Dopo aver confermato che C. testosteroni può effettivamente scomporre la plastica, Aristilde ha voluto scoprire come. Attraverso tecniche omiche in grado di misurare tutti gli enzimi all’interno della cellula, il suo team ha scoperto un enzima specifico espresso dal batterio quando esposto a plastica PET.
Per esplorare ulteriormente il ruolo di questo enzima, Aristilde ha chiesto ai collaboratori dell’Oak Ridge National Laboratory nel Tennessee di preparare cellule batteriche prive della capacità di esprimere l’enzima. Sorprendentemente, senza quell’enzima, la capacità del batterio di degradare la plastica è andata persa o è notevolmente diminuita.
Conclusioni
Sebbene Aristilde immagini che questa scoperta possa potenzialmente essere sfruttata per trovare soluzioni ambientali, sostiene anche che questa nuova conoscenza può aiutare le persone a comprendere meglio come la plastica si evolve nelle acque reflue.
“Le acque reflue sono un’enorme riserva di microplastiche e nanoplastiche“, ha concluso Aristilde: “La maggior parte delle persone pensa che le nanoplastiche entrino negli impianti di trattamento delle acque reflue come nanoplastiche”.

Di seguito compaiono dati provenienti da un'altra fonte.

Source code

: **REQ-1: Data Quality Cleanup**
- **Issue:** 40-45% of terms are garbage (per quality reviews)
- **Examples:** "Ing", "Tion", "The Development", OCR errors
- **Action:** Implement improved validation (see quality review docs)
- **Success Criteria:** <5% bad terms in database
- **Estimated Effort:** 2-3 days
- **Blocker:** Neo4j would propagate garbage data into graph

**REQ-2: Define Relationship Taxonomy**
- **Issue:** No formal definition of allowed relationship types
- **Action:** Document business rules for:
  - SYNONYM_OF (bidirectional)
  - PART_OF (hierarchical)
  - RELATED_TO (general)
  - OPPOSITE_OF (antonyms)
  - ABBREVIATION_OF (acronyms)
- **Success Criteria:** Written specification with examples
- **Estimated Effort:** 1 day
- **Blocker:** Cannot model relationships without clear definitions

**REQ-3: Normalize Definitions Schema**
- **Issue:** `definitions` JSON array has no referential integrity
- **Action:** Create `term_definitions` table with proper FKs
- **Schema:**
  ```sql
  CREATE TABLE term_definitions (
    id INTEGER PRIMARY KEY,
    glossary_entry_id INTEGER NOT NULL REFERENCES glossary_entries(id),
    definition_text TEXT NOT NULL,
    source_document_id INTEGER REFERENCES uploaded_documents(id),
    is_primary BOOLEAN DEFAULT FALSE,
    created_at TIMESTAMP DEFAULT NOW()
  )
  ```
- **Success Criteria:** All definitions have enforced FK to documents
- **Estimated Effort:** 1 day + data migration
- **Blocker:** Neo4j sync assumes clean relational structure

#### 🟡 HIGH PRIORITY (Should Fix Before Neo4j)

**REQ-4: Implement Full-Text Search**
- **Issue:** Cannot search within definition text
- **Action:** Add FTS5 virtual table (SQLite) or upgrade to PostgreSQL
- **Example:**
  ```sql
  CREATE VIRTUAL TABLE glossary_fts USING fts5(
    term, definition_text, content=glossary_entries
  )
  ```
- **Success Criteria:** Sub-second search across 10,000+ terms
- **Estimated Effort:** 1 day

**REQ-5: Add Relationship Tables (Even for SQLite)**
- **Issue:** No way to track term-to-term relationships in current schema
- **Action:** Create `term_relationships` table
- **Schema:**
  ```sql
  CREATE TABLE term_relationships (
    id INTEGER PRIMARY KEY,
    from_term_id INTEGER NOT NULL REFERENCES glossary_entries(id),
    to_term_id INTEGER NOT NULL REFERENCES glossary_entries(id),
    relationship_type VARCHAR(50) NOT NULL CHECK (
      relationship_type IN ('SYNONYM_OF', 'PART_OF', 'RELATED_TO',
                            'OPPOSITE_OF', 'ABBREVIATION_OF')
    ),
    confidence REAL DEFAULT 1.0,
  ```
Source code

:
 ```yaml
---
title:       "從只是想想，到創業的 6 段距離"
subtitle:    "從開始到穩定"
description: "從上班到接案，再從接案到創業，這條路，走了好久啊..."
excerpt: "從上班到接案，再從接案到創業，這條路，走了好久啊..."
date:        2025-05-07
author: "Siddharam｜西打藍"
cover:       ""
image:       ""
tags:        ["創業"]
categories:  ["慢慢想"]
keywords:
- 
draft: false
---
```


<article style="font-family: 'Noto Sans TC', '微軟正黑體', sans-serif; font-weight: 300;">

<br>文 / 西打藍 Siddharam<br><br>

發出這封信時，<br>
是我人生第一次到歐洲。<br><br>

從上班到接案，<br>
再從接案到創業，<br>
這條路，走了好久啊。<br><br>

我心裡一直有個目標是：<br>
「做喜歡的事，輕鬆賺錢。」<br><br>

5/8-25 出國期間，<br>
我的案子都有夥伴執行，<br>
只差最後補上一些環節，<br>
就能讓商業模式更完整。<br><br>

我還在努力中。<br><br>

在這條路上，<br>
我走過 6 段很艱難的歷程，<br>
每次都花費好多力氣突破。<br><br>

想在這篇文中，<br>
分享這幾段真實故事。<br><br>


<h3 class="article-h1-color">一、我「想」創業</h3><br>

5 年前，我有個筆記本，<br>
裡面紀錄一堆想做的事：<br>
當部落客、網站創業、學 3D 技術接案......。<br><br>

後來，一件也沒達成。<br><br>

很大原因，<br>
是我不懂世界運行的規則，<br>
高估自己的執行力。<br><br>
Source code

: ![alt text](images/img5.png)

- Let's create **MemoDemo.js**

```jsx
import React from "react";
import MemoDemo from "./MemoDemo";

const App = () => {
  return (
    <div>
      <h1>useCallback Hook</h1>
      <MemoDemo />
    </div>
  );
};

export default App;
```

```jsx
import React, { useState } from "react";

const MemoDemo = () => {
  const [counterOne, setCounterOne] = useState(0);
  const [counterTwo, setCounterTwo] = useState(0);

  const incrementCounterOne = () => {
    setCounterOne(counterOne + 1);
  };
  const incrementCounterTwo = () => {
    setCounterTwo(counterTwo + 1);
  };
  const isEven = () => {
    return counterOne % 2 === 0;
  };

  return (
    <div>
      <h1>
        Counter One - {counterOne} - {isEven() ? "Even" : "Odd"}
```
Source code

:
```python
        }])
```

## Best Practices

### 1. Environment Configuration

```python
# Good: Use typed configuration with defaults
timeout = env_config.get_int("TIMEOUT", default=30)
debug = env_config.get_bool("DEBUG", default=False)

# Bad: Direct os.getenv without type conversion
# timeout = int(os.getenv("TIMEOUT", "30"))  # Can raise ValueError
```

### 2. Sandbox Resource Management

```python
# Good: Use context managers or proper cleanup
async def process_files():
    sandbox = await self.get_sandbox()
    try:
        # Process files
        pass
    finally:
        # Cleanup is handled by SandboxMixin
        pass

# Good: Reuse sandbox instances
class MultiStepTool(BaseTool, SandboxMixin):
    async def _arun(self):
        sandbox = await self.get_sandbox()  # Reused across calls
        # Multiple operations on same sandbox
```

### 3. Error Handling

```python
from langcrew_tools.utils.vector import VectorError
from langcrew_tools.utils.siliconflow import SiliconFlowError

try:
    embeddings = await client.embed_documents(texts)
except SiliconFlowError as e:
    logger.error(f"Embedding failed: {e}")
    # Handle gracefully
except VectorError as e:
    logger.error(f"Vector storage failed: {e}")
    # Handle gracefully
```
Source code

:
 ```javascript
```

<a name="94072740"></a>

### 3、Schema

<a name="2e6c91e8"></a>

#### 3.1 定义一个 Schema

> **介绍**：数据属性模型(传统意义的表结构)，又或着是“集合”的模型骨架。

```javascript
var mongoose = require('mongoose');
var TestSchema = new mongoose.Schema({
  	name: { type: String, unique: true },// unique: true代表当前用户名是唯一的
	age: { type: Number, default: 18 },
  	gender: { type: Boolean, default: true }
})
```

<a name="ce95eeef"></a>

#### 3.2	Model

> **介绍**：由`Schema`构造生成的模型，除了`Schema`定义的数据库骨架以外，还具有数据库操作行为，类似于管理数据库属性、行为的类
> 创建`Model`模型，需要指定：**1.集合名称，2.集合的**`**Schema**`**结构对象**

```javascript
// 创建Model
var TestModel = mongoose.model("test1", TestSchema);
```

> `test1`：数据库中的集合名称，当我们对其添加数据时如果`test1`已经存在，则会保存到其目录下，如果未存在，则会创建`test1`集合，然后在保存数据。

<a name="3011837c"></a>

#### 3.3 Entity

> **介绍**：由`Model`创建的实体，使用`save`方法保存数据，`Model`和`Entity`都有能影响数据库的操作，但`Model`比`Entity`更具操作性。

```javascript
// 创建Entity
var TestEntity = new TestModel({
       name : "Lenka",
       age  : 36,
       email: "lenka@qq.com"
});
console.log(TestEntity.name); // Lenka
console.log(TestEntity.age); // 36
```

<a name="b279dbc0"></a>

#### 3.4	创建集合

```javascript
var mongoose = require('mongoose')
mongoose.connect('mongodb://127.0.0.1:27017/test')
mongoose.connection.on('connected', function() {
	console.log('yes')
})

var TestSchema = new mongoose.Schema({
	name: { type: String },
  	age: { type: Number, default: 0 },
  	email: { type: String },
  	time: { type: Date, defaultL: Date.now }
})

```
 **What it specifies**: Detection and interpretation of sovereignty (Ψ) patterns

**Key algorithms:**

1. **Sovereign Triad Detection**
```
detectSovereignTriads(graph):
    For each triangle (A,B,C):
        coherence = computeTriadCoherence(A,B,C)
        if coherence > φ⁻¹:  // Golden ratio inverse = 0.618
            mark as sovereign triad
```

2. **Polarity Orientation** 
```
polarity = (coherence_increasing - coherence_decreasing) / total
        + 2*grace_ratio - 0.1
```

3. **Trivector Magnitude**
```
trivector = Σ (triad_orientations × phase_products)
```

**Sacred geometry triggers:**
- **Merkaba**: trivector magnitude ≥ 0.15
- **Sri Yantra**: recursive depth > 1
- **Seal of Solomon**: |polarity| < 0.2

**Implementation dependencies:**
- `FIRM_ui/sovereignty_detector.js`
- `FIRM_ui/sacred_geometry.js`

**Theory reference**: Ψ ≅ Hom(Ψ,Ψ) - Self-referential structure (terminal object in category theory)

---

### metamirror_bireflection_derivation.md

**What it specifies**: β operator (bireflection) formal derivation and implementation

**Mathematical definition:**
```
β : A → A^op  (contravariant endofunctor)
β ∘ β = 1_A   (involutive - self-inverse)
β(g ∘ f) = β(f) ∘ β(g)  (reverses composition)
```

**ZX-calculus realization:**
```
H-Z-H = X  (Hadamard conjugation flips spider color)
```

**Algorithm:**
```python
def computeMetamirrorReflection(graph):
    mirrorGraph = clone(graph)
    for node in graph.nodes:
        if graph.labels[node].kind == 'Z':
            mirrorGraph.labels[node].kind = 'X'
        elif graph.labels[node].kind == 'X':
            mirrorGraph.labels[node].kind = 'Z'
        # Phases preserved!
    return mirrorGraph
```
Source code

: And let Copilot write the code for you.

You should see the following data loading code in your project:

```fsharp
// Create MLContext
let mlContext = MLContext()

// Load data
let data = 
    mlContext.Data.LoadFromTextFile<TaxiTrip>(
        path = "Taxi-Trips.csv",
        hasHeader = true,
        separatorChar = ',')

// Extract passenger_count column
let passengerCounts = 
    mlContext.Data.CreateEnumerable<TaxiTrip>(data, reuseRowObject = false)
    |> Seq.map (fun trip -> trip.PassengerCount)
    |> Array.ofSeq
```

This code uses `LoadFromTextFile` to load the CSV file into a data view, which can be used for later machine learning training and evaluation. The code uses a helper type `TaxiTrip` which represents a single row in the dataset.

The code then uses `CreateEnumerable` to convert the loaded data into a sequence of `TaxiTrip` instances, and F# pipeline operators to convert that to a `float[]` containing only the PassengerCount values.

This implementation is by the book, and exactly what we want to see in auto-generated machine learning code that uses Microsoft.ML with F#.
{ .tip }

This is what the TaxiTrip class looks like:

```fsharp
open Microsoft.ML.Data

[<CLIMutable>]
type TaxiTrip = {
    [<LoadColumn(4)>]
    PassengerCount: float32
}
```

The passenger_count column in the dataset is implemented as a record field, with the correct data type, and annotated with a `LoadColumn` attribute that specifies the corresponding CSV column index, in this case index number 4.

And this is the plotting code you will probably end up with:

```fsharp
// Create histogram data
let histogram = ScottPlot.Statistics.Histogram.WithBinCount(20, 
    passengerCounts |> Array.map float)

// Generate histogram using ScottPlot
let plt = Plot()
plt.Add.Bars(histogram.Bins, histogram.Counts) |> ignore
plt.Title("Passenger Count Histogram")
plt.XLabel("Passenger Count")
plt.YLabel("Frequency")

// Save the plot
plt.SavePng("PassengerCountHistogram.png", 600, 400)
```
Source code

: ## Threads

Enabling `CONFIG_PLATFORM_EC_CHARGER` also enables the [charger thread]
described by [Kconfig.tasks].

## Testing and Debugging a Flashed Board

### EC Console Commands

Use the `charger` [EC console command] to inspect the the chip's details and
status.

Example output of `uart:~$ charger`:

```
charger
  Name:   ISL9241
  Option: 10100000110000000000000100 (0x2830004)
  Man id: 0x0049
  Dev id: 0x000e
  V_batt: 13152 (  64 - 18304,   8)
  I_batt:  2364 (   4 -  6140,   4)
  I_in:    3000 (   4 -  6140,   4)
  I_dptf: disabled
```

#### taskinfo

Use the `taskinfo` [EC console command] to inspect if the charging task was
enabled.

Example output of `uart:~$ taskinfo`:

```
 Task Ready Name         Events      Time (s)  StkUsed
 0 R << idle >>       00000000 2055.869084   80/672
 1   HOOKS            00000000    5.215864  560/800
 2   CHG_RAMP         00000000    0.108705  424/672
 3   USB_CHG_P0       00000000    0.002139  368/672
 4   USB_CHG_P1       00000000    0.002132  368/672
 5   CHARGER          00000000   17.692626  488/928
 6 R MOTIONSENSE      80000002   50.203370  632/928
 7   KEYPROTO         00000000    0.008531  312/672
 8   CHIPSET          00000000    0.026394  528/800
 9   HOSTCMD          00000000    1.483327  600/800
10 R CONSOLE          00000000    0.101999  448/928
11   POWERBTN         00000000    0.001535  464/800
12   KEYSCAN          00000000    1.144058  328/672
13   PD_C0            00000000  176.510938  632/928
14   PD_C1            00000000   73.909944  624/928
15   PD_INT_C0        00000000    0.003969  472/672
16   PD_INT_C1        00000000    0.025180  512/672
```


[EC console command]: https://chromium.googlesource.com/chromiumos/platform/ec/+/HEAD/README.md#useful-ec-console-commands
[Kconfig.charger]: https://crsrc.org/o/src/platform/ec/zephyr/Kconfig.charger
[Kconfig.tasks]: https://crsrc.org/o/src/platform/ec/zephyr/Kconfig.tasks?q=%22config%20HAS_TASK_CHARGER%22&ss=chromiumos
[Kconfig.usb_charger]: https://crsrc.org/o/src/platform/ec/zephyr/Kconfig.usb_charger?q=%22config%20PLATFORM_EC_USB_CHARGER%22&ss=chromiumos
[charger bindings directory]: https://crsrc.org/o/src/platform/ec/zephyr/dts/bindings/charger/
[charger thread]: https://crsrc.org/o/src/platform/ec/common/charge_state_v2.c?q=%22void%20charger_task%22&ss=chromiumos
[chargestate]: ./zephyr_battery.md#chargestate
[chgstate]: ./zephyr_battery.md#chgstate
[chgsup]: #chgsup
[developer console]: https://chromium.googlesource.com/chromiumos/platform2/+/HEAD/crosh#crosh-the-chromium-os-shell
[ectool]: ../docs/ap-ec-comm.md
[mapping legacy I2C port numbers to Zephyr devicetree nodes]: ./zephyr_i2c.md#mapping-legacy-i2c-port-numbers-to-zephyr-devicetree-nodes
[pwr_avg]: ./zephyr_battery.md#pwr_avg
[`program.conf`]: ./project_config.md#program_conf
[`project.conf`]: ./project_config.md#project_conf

“Stiamo dimostrando che le nanoplastiche possono formarsi durante il trattamento delle acque reflue attraverso l’attività microbica. È qualcosa a cui dobbiamo prestare attenzione mentre la nostra società cerca di comprendere il comportamento delle plastiche durante il loro percorso dalle acque reflue ai fiumi e ai laghi riceventi”.